BRASÍLIA, DF (FOLHAPRESS) - A estratégia de Ciro Gomes (PDT) no debate deste domingo (28) irritou petistas, que o acusaram de servir de linha auxiliar de Jair Bolsonaro (PL). Há meses, Ciro vem equiparando Lula (PT) e Bolsonaro em suas críticas, apesar de no passado ter sido aliado dos petistas.

"Ciro mostrou que é a quinta coluna do bolsonarismo. Mostrou desequilíbrio, prepotência, deselegância, e prestou serviço de forma constrangedora ao Bolsonaro", disse o advogado Marco Aurélio de Carvalho, aliado de Lula.

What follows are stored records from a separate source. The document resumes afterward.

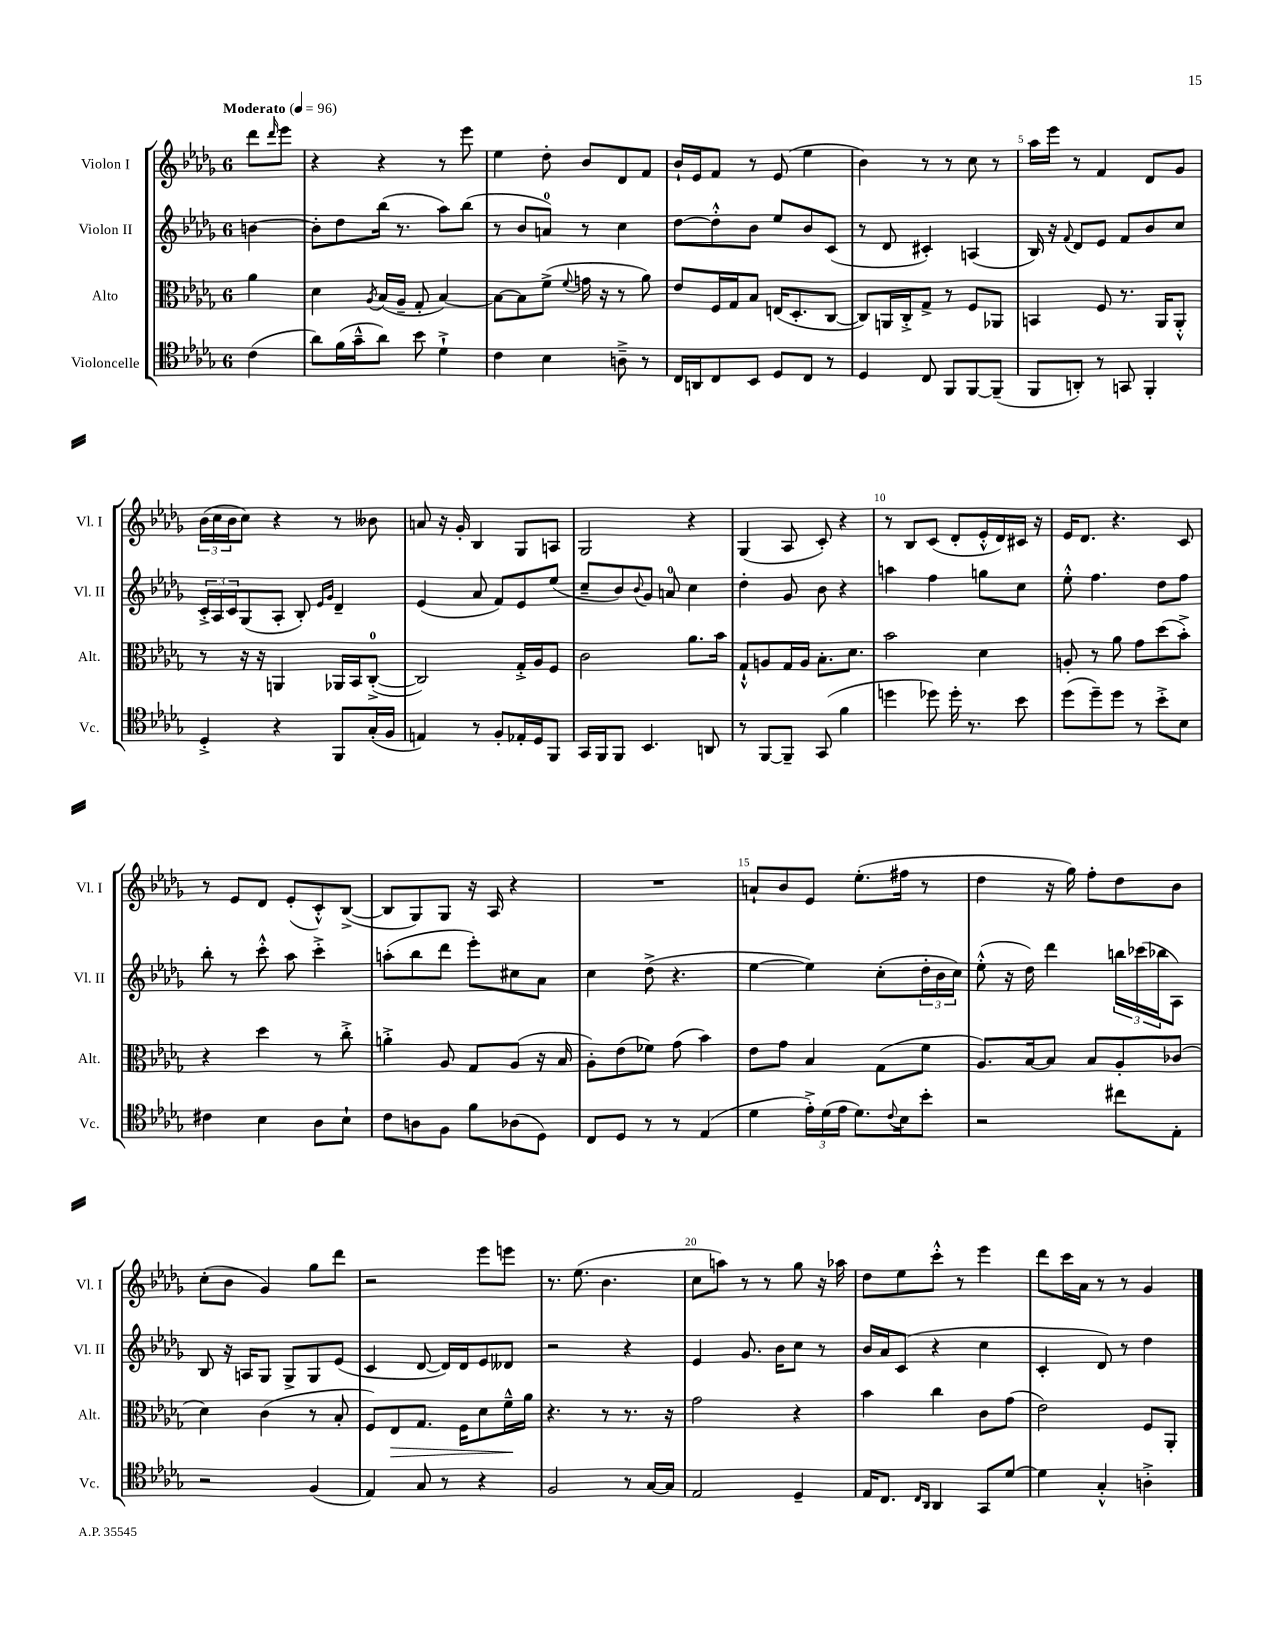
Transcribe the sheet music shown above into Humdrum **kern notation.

**kern	**kern	**dynam	**kern	**kern
*part4	*part3	*part3	*part2	*part1
*staff4	*staff3	*staff3	*staff2	*staff1
*I"Violoncelle	*I"Alto	*	*I"Violon II	*I"Violon I
*I'Vc.	*I'Alt.	*	*I'Vl. II	*I'Vl. I
*clefC4	*clefC3	*	*clefG2	*clefG2
*k[b-e-a-d-g-]	*k[b-e-a-d-g-]	*	*k[b-e-a-d-g-]	*k[b-e-a-d-g-]
*M6/8	*M6/8	*	*M6/8	*M6/8
*MM96	*MM96	*	*MM96	*MM96
=	=	=	=	=
!	!	!	!	!LO:TX:a:B:t=Moderato
(4c\	4a-\	.	[4bn\	8ddd-\L
.	.	.	.	16qqddd-/
.	.	.	.	8eee-\J
=1	=1	=1	=1	=1
8a-\L)	4d-\	.	8b'\L]	4r
(16f\L	.	.	8dd-\	.
16g-~^^\J	.	.	.	.
.	8qA-/	.	.	.
8a-\J)	(16B-/LL	.	(16bb-\Jk	4r
.	16A-~/JJ	.	8.r	.
8b-\	8G-'/	.	.	.
4d-`^\	[4B-/)	.	8aa-\L)	8r
.	.	.	(8bb-\J	8eee-\
=2	=2	=2	=2	=2
4c\	8B-\L_	.	8r	4ee-\
.	8B-\]	.	8b-/L	.
4B-\	(8f^\J	.	8an/J)	8dd-'\
.	8qqf/	.	.	.
.	16gn\	.	8r	8b-/L
.	16r	.	.	.
8An~^\	8r	.	4cc\	8d-/
8r	8a-\)	.	.	8f/J
=3	=3	=3	=3	=3
16C/LL	8e-/L	.	[8dd-\L	16b-`/LL
16AAn/J	.	.	.	16e-/J
8C/	16F/L	.	8dd-'^^\]	8f/J
.	16G-/J	.	.	.
8BB-/J	8B-/J	.	8b-\J	8r
8D-/L	(16En/KL	.	8ee-/L	(8e-/
.	8.D-'/	.	.	.
8C/J	.	.	8b-/	4ee-\
8r	[8C/J	.	(8c/J	.
=4	=4	=4	=4	=4
4D-/	8C/L])	.	8r	4b-\)
.	16AAn/L	.	8d-/	.
.	16C'^/J	.	.	.
8C/	8G-^/J	.	4c#X'/)	8r
8FF/L	8r	.	.	8r
[8FF/	8F/L	.	(4An/	8cc\
(8FF~/J]	8AA-X/J	.	.	8r
=5	=5	=5	=5	=5
8FF/L	4BBn/	.	16B-/)	16aa-\LL
.	.	.	16r	16eee-\JJ
.	.	.	8qqf/	.
8AAn'/J)	.	.	8d-/L	8r
8r	8F/	.	8e-/J	4f/
8GGn/	8.r	.	8f/L	.
4FF'/	.	.	8b-/	8d-/L
.	16AA-/KL	.	.	.
.	8AA-'^^/J	.	8cc/J	8g-/J
!!LO:LB:g=z
=6	=6	=6	=6	=6
4D-'^/	8r	.	24c'^/LL	(24b-\LL
.	.	.	24A-/	24cc\
.	.	.	24c/J	24b-\J
.	16r	.	(8G-/	8cc\J)
.	16r	.	.	.
4r	4AAn/	.	8A-'/J	4r
.	.	.	8B-'/)	.
.	.	.	16qqe-/LL	.
.	.	.	16qqg-/JJ	.
8FF/L	16AA-X/LL	.	4d-~/	8r
.	16BB-/J	.	.	.
(16G-'/L	([8C'^/J	.	.	8b--X\
16F/JJ	.	.	.	.
=7	=7	=7	=7	=7
4En/)	2C/])	.	(4e-/	8an/
.	.	.	.	16r
.	.	.	.	16g-'/
8r	.	.	8a-/	4B-/
8F'/L	.	.	8f/L)	.
16E-X'/L	16G-'^/LL	.	8e-/	8G-/L
16D-/J	16A-/J	.	.	.
8FF/J	8F/J	.	(8ee-/J	8An/J
=8	=8	=8	=8	=8
16GG-/LL	2c\	.	8cc~/L	2G-/
16FF/J	.	.	.	.
8FF/J	.	.	8b-/)	.
.	.	.	8qqb-/	.
4.BB-/	.	.	8g-/J	.
.	.	.	8an/	.
.	8.a-\L	.	4cc\	4r
8AAn/	.	.	.	.
.	16b-\Jk	.	.	.
=9	=9	=9	=9	=9
8r	8G-`^^/L	.	4dd-'\	(4G-/
[8FF/L	8An/	.	.	.
8FF~/J]	16G-/L	.	8g-/	8A-/
.	16A/JJ	.	.	.
(8GG-/	8.B-'\L	.	8b-\	8c'/)
4f\	.	.	4r	4r
.	8.d-\J	.	.	.
=10	=10	=10	=10	=10
4ddn\	2b-\	.	4aan\	8r
.	.	.	.	8B-/L
8dd-X\)	.	.	4ff\	(8c/J
16dd-'\	.	.	.	8d-'/L
8.r	.	.	.	.
.	4d-\	.	8ggn\L	16e-'^^/L
.	.	.	.	16d-/)
8b-\	.	.	8cc\J	16c#X/JJ
.	.	.	.	16r
=11	=11	=11	=11	=11
(8dd-\L	8An'/	.	8ee-'^^\	16e-/KL
.	.	.	.	8.d-/J
8dd-~\)	8r	.	4.ff\	.
8dd-\J	8a-\	.	.	4.r
8r	8g-\L	.	.	.
8b-'^\L	(8dd-\	.	8dd-\L	.
8B-\J	8b-'^\J)	.	8ff\J	8c/
!!LO:LB:g=z
=12	=12	=12	=12	=12
4c#X\	4r	.	8bb-'\	8r
.	.	.	8r	8e-/L
4B-\	4dd-\	.	8ccc'^^\	8d-/J
.	.	.	8aa-\	(8e-'/L
8A-\L	8r	.	4ccc'^\	8c'^^/)
8B-`\J	8cc'^\	.	.	([8B-^/J
=13	=13	=13	=13	=13
8c\L	4an'^\	.	(8aan'\L	8B-/L]
8An\	.	.	8bb-\	8G-/)
8F\J	8A-/	.	8ddd-\J	8G-/J
8f\L	8G-/L	.	8eee-'\L)	16r
.	.	.	.	16A-/
(8A-X\	(8A-/J	.	8cc#X\	4r
8D-\J)	16r	.	8a-\J	.
.	16B-/	.	.	.
=14	=14	=14	=14	=14
8C/L	8A-'\L)	.	4cc\	2.r
8D-/J	(8e-\	.	.	.
8r	8f-X\J)	.	(8dd-^\	.
8r	(8g-\	.	4.r	.
(4E-/	4b-\)	.	.	.
=15	=15	=15	=15	=15
4d-\	8e-\L	.	[4ee-\	8an`/L
.	8g-\J	.	.	8b-/
24e-'^\LL)	4B-/	.	4ee-\])	8e-/J
(24d-\	.	.	.	.
24e-\JJ	.	.	.	.
8.d-\L)	.	.	.	(8.ee-'\L
.	(8G-\L	.	(8cc'\L	.
8qqc/	.	.	.	.
16B-\k	.	.	.	16ff#X\Jk
8b-'\J	8f\J	.	24dd-'\L	8r
.	.	.	24b-\	.
.	.	.	24cc\JJ)	.
=16	=16	=16	=16	=16
2r	8.A-/L)	.	(8ee-'^^\	4dd-\
.	.	.	16r	.
.	[16B-/k	.	16dd-\)	.
.	8B-/J]	.	4ddd-\	16r
.	.	.	.	16gg-\)
.	8B-/L	.	.	8ff'\L
8cc#X\L	8A-'/	.	24bbn\LL	8dd-\
.	.	.	(24ccc-X\	.
.	.	.	24bb-X\J	.
8E-'\J	(8c-X/J	.	8A-\J)	8b-\J
!!LO:LB:g=z
=17	=17	=17	=17	=17
2r	4d-\)	.	8B-/	(8cc'\L
.	.	.	16r	8b-\J
.	.	.	16An/KL	.
.	(4c\	.	8G-/J	4g-/)
.	.	.	8G-^/L	.
(4F/	8r	.	8G-/	8gg-\L
.	8B-'/	.	(8e-/J	8ddd-\J
=18	=18	=18	=18	=18
4E-/)	8F/L)	.	4c/	2r
!	!	!LO:HP:b	!	!
.	8E-/	>	.	.
8G-/	8.G-/J	.	[8d-/	.
8r	.	.	16d-/LL])	.
.	16F\KL	.	16d-/J	.
4r	8d-\	.	8e-/	8eee-\L
.	16f~^^\L	.	8d--X/J	8eeen\J
.	16a-\JJ	]	.	.
=19	=19	=19	=19	=19
2F/	4.r	.	2r	8.r
.	.	.	.	(8.ee-\
.	8r	.	.	4.b-\
8r	8.r	.	4r	.
[16G-/LL	.	.	.	.
16G-/JJ]	16r	.	.	.
=20	=20	=20	=20	=20
2E-/	2g-\	.	4e-/	8cc\L
.	.	.	.	8aan\J)
.	.	.	8.g-/	8r
.	.	.	.	8r
.	.	.	16b-\KL	.
4D-~/	4r	.	8cc\J	8gg-\
.	.	.	8r	16r
.	.	.	.	16aa-X\
=21	=21	=21	=21	=21
16E-/KL	4b-\	.	16b-/LL	8dd-\L
8.C/J	.	.	16a-/J	.
.	.	.	(8c/J	8ee-\
16qqC/LL	.	.	.	.
16qqAA-/JJ	.	.	.	.
4AA-/	4cc\	.	4r	8ccc'^^\J
.	.	.	.	8r
8GG-/L	8c\L	.	4cc\	4eee-\
[8d-/J	(8g-\J	.	.	.
=22	=22	=22	=22	=22
4d-\]	2e-\)	.	4c'/	8ddd-\L
.	.	.	.	16ccc\L
.	.	.	.	16a-\JJ
4G-'^^/	.	.	8d-/)	8r
.	.	.	8r	8r
4An'^\	8F/L	.	4dd-\	4g-/
.	8AA-'/J	.	.	.
==	==	==	==	==
*-	*-	*-	*-	*-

A avaliação é compartilhada, reservadamente, na campanha bolsonarista.

O debate deste domingo, o primeiro da atual campanha presidencial, foi organizado em pool por Folha, UOL e TVs Bandeirantes e Cultura.

O presidente do PDT, Carlos Lupi, aprovou o tom do candidato do seu partido no debate.

"[Ciro Gomes] encontrou o tom, foi objetivo, não perdeu um segundo nem ultrapassou o tempo, foi didático e apresentou projeto", avaliou. Ele diz não concordar com a avaliação de que Ciro estaria ajudando Bolsonaro, indiretamente.

O distanciamento entre Ciro e o PT começou por volta de 2018, quando Ciro foi candidato a presidente pelo PDT e não apoiou Fernando Haddad (PT) no segundo turno contra Jair Bolsonaro.

Na época, Ciro viajou para Paris depois de ficar em terceiro lugar no primeiro turno e voltou ao Brasil para votar no segundo turno.

O episódio foi lembrado por Lula durante o debate ao responder críticas do candidato do PDT. "Eu não saí do Brasil para não votar no Haddad", disse Lula. Nesse momento, Ciro respondeu fora do microfone, lembrando que o ex-presidente estava preso na ocasião.

Antes da cisão entre Ciro e Lula, ambos trabalharam juntos quando o pedetista foi ministro da Integração Nacional do petista entre 2003 e 2006.

A ligação continuou no segundo mandato da ex-presidente Dilma Rousseff, quando o irmão de Ciro, o senador Cid Gomes, foi ministro da Educação por cinco meses.

Apesar das diferenças, Lula deixou a porta aberta para negociar com o PDT em caso de vitória nas eleições deste ano ao dizer que gostaria de contar com o apoio da sigla em sua gestão. Em resposta, Ciro chamou o petista de "encantador de serpentes".

Nos bastidores, o PDT se mostra inclinado a apoiar o petista em um possível segundo turno contra Bolsonaro. Isso não inclui Ciro, que já disse repetidas vezes que não fará campanha para nenhum dos dois no segundo turno.